◆ Using the information:
1 – Summarize the Indiana Comic Con post in two sentences.
2 – Rewrite the Indiana Comic Con post starting with "Previously on Midlife" and going on through "Indiana Comic Con.", replacing "Indianapolis" with "Indy".
3 – Write the next part of the Indiana Comic Con post, picking up after its final sentence.

◆ Passage shown:
=== Section Start ===

Previously on Midlife Crisis Crossover:
It’s that time again! This weekend my wife Anne and I attended the ninth edition of the Indiana Comic Convention at the Indiana Convention Center in scenic downtown Indianapolis. They refrain from calling themselves “Indiana Comic Con” on paper for tiresome legal reasons that aren’t their fault, but to us they’ll always be Indiana Comic Con.
ICC 2023 was another opportunity to look at walls covered with old comics, meet people who create reading matter, boggle at toy displays, respect the anime fandom whose population dwarfs us older generations, and find space to breathe among or away from those cheerfully ever-growing crowds. Although the showrunners reserved less space than they did for last year’s edition — in fact, they moved the show back to the halls where the inaugural edition was held back in 2014 — geek life nevertheless thrived in abundance…
…relatively speaking. The smaller square footage meant noticeably fewer vendors than last year. In hindsight we probably didn’t need weekend passes, but we’d taken advantage of an early February sale that got us in Friday and Saturday (we almost never go on Sundays) for a mere five bucks less than what folks were paying for Saturday-only passes day-of at the door. So we did some stuff, but not as much as usual.
Amid a few different cast reunions on the guest list, the most meaningful for me was the two headliners from The Flash — Grant Gustin, the Scarlet Speedster himself, and Carlos Valdes, who played his longtime friend/teammate Cisco Ramon a.k.a. Vibe, for the first seven seasons. Curiously, at ICC they teamed up neither for dual photo ops nor for any shared panels. I didn’t require any package deals, but they would’ve been nice. We also don’t need to dwell on how I stopped watching the show after the “Armageddon” crossover event that kicked off season 8. But we’ll always have those first few, really strong seasons that still get me a little emotional whenever someone says, “Run, Barry…RUN!” unless they say it wrong.
Normally I tell our comic-con stories in chronological order because they’re more fun for me to write that way, despite how most search-engineered passersby don’t really crave my step-by-step recounts. In this case our Friday experience is 90% skippable. We could only spend a limited time at the con that day because I’d bought us advance tickets to see Guardians of the Galaxy Vol. 3 at 3:30 out in Plainfield, unaware at the time of purchase that the ICC show floor wouldn’t open till 12:30. To factor in travel time and other sundries, we needed to leave the con by 2:00. That meant no time for panels, so our plan was to see as much of the exhibit hall as we could, go watch a movie, then peruse the rest on Saturday.

=== Section End ===

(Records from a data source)

=== Section Start ===

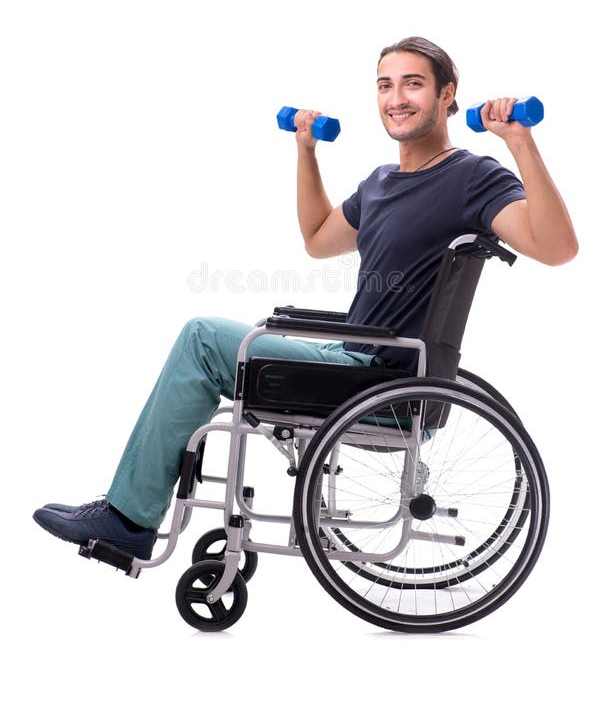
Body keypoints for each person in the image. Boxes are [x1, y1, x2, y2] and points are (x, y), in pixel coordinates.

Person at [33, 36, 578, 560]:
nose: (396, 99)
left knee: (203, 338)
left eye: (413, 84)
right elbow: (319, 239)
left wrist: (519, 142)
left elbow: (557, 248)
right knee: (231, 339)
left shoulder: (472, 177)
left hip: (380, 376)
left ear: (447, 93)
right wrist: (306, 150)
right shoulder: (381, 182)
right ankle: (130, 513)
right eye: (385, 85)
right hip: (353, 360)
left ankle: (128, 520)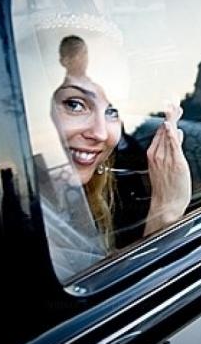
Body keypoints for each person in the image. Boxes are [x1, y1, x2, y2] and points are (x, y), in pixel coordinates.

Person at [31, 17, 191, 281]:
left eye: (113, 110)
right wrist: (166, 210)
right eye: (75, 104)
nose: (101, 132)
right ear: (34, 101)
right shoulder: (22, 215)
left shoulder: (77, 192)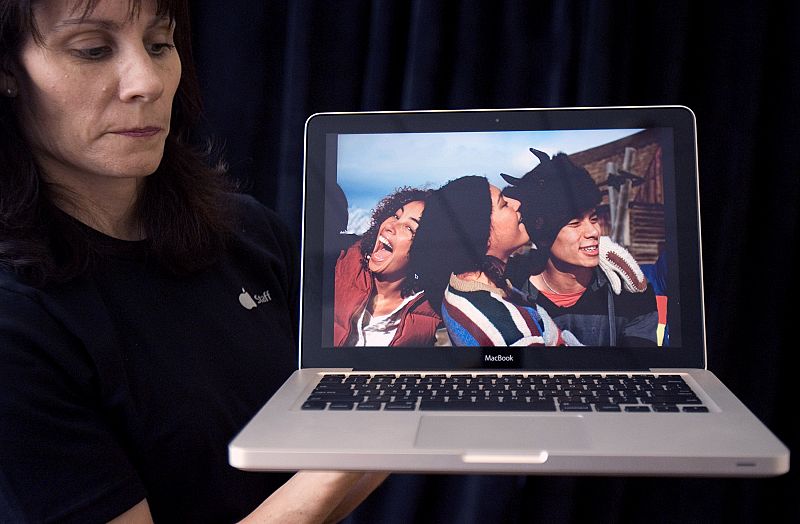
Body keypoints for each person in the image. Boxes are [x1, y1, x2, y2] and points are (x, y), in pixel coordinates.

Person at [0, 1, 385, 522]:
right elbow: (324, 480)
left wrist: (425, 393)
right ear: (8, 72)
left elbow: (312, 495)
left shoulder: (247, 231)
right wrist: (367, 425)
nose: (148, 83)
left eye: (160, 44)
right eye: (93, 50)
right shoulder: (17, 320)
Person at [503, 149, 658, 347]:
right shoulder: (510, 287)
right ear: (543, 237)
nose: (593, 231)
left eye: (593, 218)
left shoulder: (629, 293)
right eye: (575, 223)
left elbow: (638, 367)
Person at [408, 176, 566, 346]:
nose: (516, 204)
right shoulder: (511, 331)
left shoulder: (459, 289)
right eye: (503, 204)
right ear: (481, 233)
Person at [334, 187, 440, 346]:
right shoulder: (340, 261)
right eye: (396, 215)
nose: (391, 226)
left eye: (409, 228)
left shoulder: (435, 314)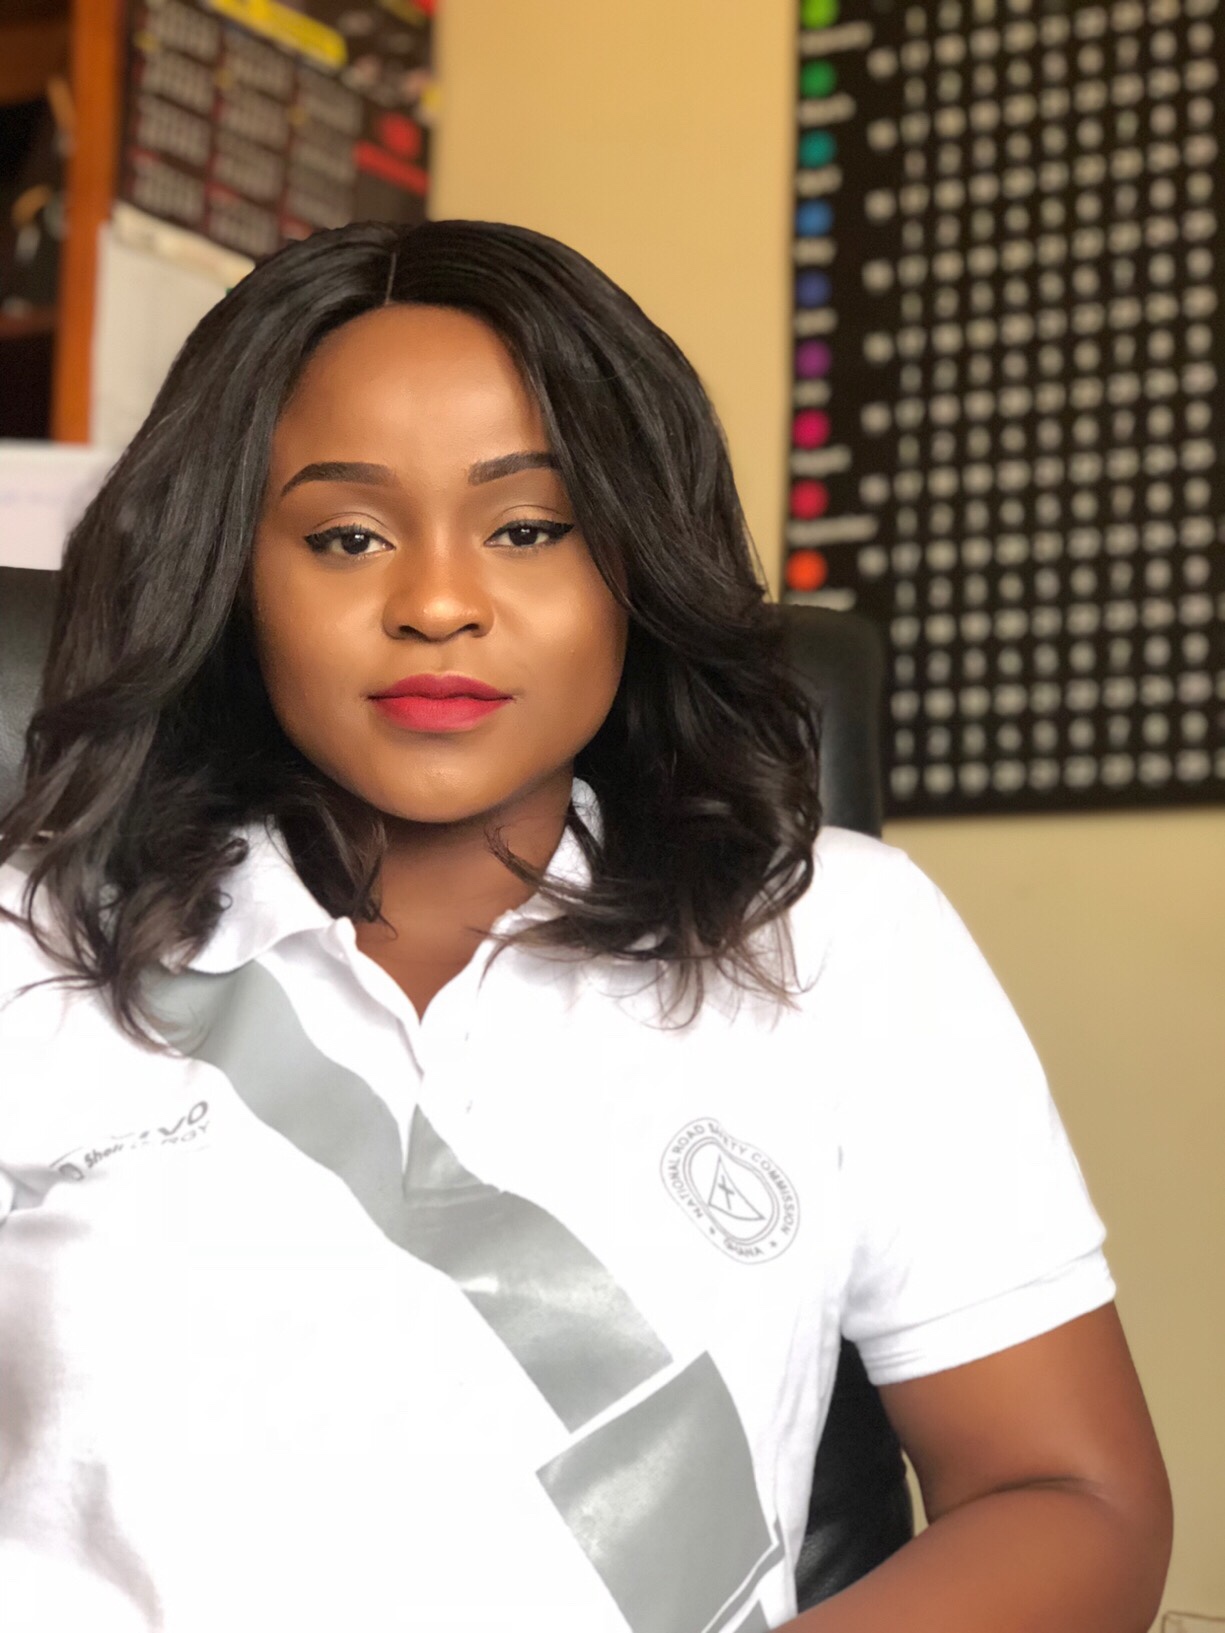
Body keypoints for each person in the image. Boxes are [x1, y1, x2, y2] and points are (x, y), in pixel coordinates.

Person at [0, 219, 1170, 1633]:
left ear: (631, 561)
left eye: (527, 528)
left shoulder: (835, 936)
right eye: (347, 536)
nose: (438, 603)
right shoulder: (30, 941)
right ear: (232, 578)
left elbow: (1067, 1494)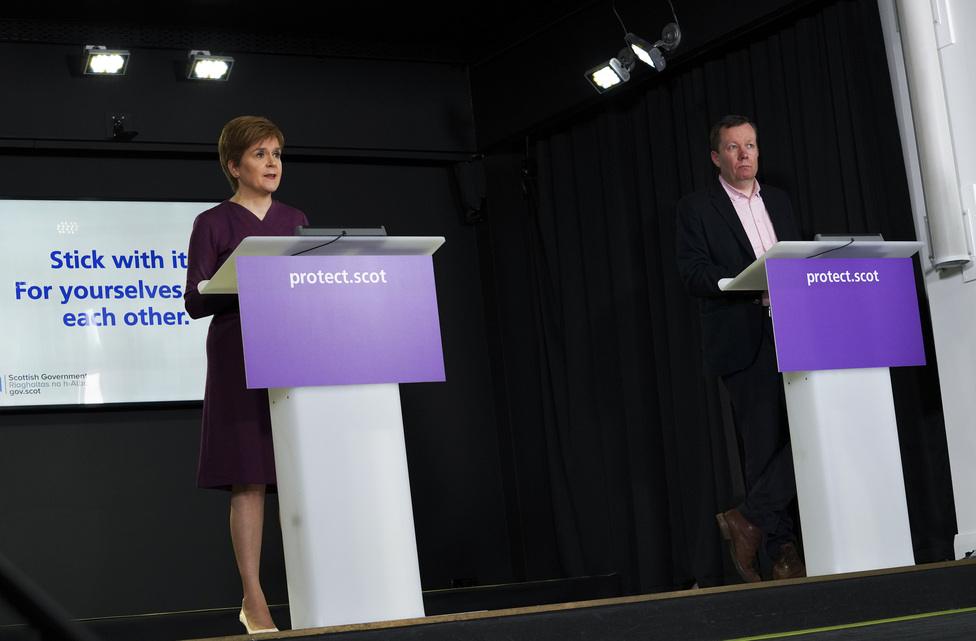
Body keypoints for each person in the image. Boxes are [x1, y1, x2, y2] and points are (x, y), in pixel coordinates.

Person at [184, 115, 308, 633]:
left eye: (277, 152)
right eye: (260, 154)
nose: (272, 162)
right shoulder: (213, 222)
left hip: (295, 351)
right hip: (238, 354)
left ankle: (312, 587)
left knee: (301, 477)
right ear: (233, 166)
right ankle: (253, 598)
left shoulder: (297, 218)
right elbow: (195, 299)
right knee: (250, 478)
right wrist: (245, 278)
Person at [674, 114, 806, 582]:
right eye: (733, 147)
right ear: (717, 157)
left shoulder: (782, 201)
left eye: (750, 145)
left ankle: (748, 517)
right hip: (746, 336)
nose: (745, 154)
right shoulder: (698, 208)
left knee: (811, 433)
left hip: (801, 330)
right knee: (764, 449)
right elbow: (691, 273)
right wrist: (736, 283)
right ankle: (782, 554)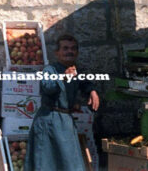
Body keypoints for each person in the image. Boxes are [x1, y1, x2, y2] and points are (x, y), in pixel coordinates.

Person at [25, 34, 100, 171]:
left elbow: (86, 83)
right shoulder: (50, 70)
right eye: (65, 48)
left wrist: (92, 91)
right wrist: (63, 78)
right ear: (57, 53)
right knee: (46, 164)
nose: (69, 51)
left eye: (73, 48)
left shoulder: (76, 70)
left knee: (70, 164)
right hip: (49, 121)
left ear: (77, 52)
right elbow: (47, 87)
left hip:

=== Section End ===

◆ Results for the exercise:
1 – The writer and his wife Anne attended the ninth Indiana Comic Convention in downtown Indianapolis, which had less space than the previous year's edition and noticeably fewer vendors. Grant Gustin and Carlos Valdes of The Flash were among the headliners, and because the couple had afternoon movie tickets on Friday, they planned to see as much of the exhibit hall as they could that day and the rest on Saturday.

2 –
Previously on Midlife Crisis Crossover:
It’s that time again! This weekend my wife Anne and I attended the ninth edition of the Indiana Comic Convention at the Indiana Convention Center in scenic downtown Indy. They refrain from calling themselves “Indiana Comic Con” on paper for tiresome legal reasons that aren’t their fault, but to us they’ll always be Indiana Comic Con.

3 –
We were done by 1:30. We tried to browse and linger and shop. We really did. There just wasn’t much for us. I don’t buy back issues anymore. Anne’s main thing nowadays is pins, but she has very specific characters and designs in mind, none of which she spotted. None of the celebrities we wanted to meet were at their booths by 1:30, though we do have to award brownie points to early arrivals who were at their stations when the doors opened — Quinton Aaron, costar of the Best Picture nominee The Blind Side; and voice actor Ryan Colt Levy (Chainsaw Man). Same as last year, ICC’s Artists Alley lineup had a shrinking array of accredited comics professionals tabling amid the craftspeople and print-sellers.
I did brake for one pro I hadn’t previously met. Gerhard is best known to us older collectors as the longtime background artist on Dave Sim’s sprawling Cerebus the Aardvark, the 300-issue epic that ran from 1977 to 2004 and remains the longest-running black-and-white creator-owned series in comics history. (The “black-and-white” qualifier had to be added as of October 2019, when Todd McFarlane’s colorful Spawn reached #301 and broke the overall record, which it holds to this day.)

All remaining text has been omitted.